Kutipan Halaman:
Tradisi Kalimantan


Menunggu Nasib Tradisi Antar Ajong 

Adat dan kebudayaan akhir-akhir ini gencar dibicarakan. Baik oleh pelaku budaya itu sendiri maupun orang-orang yang sadar akan pentingnya pelestarian adat dan budaya. Hal ini terjadi tentu karena kepedulian terhadap adat dan budaya agar tidak punah digerus zaman. Sebab, dengan zaman yang kian hari semakin bergerak membuat adat dan tradisi kebudayaan perlahan dilupakan.

Adat dan budaya merupakan jati diri. Identitas suatu daerah dan suatu suku yang mesti dijunjung tinggi. Karenanya, menjadi suatu keharusan untuk tetap menjaga serta membuat keberadaannya tak tenggelam di tengah masyarakat.

Tak bisa dipungkiri, beberapa tradisi kebudayaan perlahan dilupakan di tengah masyarakat. Bahkan, terdapat sejumlah tradisi yang sampai saat ini punah sama sekali. Berdasarkan pengamatan saya yang hidup di tengah-tengah masyarakat Kabupaten Sambas, yang dulu menyaksikan sendiri dan hidup dalam tradisi-tradisi yang dilupakan, berkesimpulan bahwa ada berbagai faktor kenapa tradisi tersebut lenyap. Lebih tepatnya dilenyapkan. Salah satu faktor yang sering didengar ialah, dibenturkannya suatu agama dengan tradisi-tradisi lama, sehingga tradisi tersebut dinilai bertentangan dengan keyakinan yang dianut oleh masyarakat setempat. Hal tersebut menjadikan keberadaan tradisi kebudayaan dilupakan karena dinilai bertentangan dengan agama yang dianut.

Entri yang Ditampilkan:
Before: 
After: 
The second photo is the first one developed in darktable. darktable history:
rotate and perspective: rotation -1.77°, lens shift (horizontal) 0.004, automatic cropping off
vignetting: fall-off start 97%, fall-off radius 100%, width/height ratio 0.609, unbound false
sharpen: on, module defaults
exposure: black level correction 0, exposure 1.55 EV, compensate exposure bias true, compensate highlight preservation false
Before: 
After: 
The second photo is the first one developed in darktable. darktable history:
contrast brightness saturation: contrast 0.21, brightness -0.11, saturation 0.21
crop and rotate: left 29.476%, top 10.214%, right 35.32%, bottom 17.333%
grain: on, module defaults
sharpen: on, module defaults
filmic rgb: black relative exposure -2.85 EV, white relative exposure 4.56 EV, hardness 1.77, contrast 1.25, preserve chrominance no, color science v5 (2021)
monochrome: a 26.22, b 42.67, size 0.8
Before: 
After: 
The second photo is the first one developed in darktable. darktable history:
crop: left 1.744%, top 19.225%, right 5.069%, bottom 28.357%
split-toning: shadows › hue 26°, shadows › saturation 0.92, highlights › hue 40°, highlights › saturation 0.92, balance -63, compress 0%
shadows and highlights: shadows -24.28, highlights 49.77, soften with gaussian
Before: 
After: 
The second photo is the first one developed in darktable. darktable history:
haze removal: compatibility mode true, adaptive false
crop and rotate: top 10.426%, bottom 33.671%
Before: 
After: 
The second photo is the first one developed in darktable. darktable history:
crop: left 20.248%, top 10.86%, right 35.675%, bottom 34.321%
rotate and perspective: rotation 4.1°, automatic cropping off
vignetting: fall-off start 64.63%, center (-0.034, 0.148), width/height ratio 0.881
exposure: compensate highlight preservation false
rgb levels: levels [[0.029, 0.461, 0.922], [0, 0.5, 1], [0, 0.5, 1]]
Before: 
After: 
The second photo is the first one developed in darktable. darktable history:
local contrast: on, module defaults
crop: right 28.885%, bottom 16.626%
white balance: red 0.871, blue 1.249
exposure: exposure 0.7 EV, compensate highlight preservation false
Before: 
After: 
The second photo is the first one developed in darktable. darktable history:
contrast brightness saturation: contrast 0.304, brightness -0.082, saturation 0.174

Yang Harus Dikerjakan: Lanjutkan tulisan tentang nasib tradisi Antar Ajong di atas, mulai setelah kalimat terakhirnya.

Hasil Latihan:
Belasan tahun lalu, saya menyaksikan sendiri bahkan melakukan tradisi-tradisi yang sekarang tak pernah lagi dilakukan. Terutama di Desa Puringan, tempat saya lahir dan dibesarkan. Beberapa tradisi adat sudah hilang dan dilupakan oleh masyarakat. Saya tak pernah lagi melihat masyarakat di desa saya melakukan tradisi bersih kampung dengan cara “antar ajong dan bepapas rumah-rumah” dan tradisi-tradisi lain seperti saat mendirikan tiang rumah yang baru dibangun (naikan bumbongan) atau tradisi-tradisi “bepapas” lainnya yang dulu dinilai memiliki begitu banyak manfaat untuk keselamatan dan kemaslahatan. Tradisi-tradisi seperti itu bahkan telah hilang sama sekali di tempat kelahiran saya.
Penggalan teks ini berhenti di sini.